Data excerpts
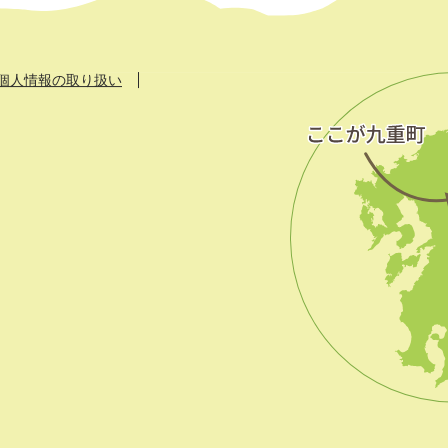
個人情報の取り扱い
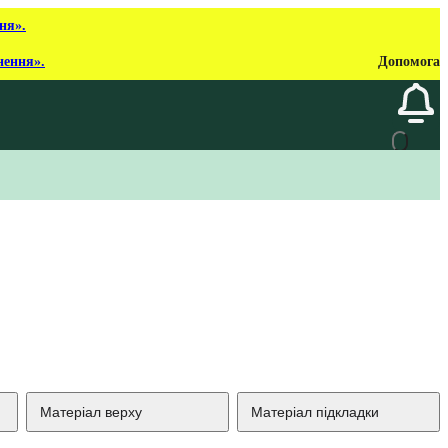
ня».
нення».
Допомога
Матеріал верху
Матеріал підкладки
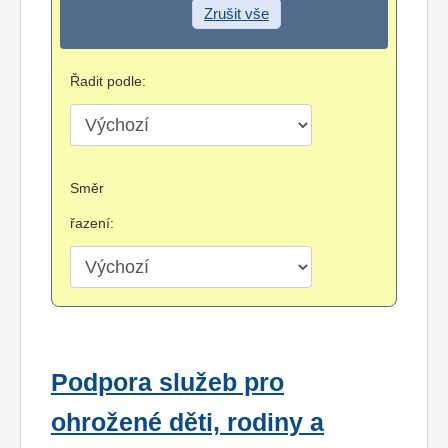
Zrušit vše
Řadit podle:
Směr
řazení:
Podpora služeb pro
ohrožené děti, rodiny a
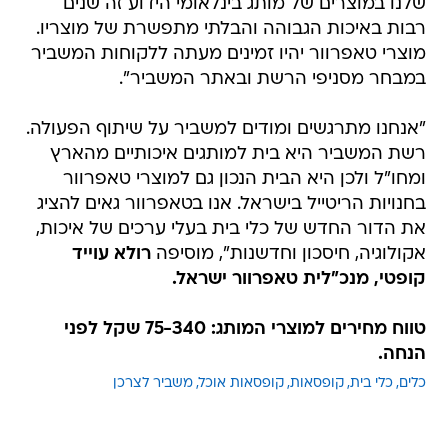
שלנו במוצרים של מותג בינלאומי הידוע זה שנים
רבות באיכות הגבוהה והבלתי מתפשרת של מוצריו.
מוצרי טאפרוור יהיו זמינים מעתה ללקוחות המשביר
במבחר מסניפי הרשת ובאתר המשביר".
"אנחנו מתרגשים ומודים למשביר על שיתוף הפעולה.
רשת המשביר היא בית למותגים איכותיים מהארץ
ומחו"ל ולכן היא הבית הנכון גם למוצרי טאפרוור
בחנויות הריטייל בישראל. אנו בטאפרוור גאים להציג
את הדור החדש של כלי בית בעלי ערכים של איכות,
אקולוגיה, חיסכון וחדשנות", מוסיפה
רולא עוייד
קופטי, מנכ"לית טאפרוור ישראל.
טווח מחירים למוצרי המותג: 75-340 שקל לפני
הנחה.
כלים
כלי בית
קופסאות
קופסאות אוכל
משביר לצרכן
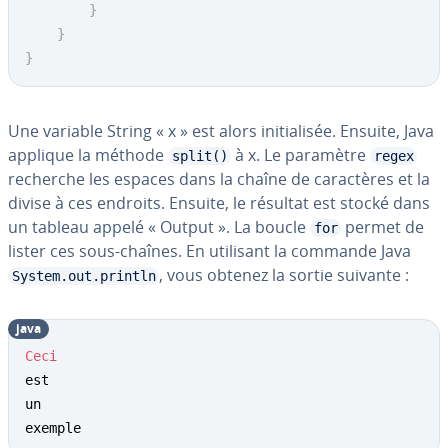
}
}
}
Une variable String « x » est alors ini­tia­li­sée. Ensuite, Java
applique la méthode
à x. Le paramètre
split()
regex
recherche les espaces dans la chaîne de ca­rac­tères et la
divise à ces endroits. Ensuite, le résultat est stocké dans
un tableau appelé « Output ». La boucle
permet de
for
lister ces sous-chaînes. En utilisant la commande Java
, vous obtenez la sortie suivante :
System.out.println
java
Ceci
est

un

exemple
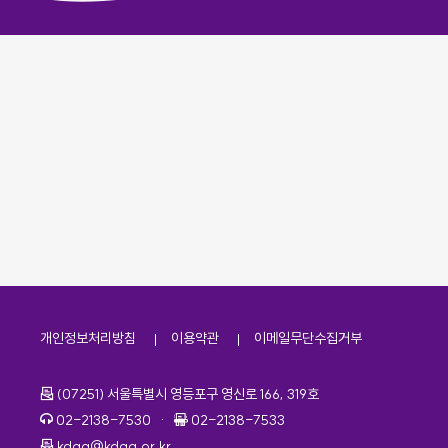
개인정보처리방침
이용약관
이메일무단수집거부
주소
(07251) 서울특별시 영등포구 영신로 166, 319호
전화번호
팩스번호
02-2138-7530
·
02-2138-7533
이메일
kdaa@kdaa.or.kr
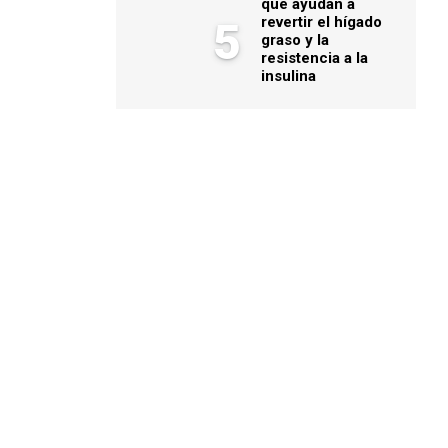
que ayudan a
revertir el hígado
5
graso y la
resistencia a la
insulina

» Directions
In the records above, find each line with the string "למוצרי" and list it.

» Response area
ומחו"ל ולכן היא הבית הנכון גם למוצרי טאפרוור
טווח מחירים למוצרי המותג: 75-340 שקל לפני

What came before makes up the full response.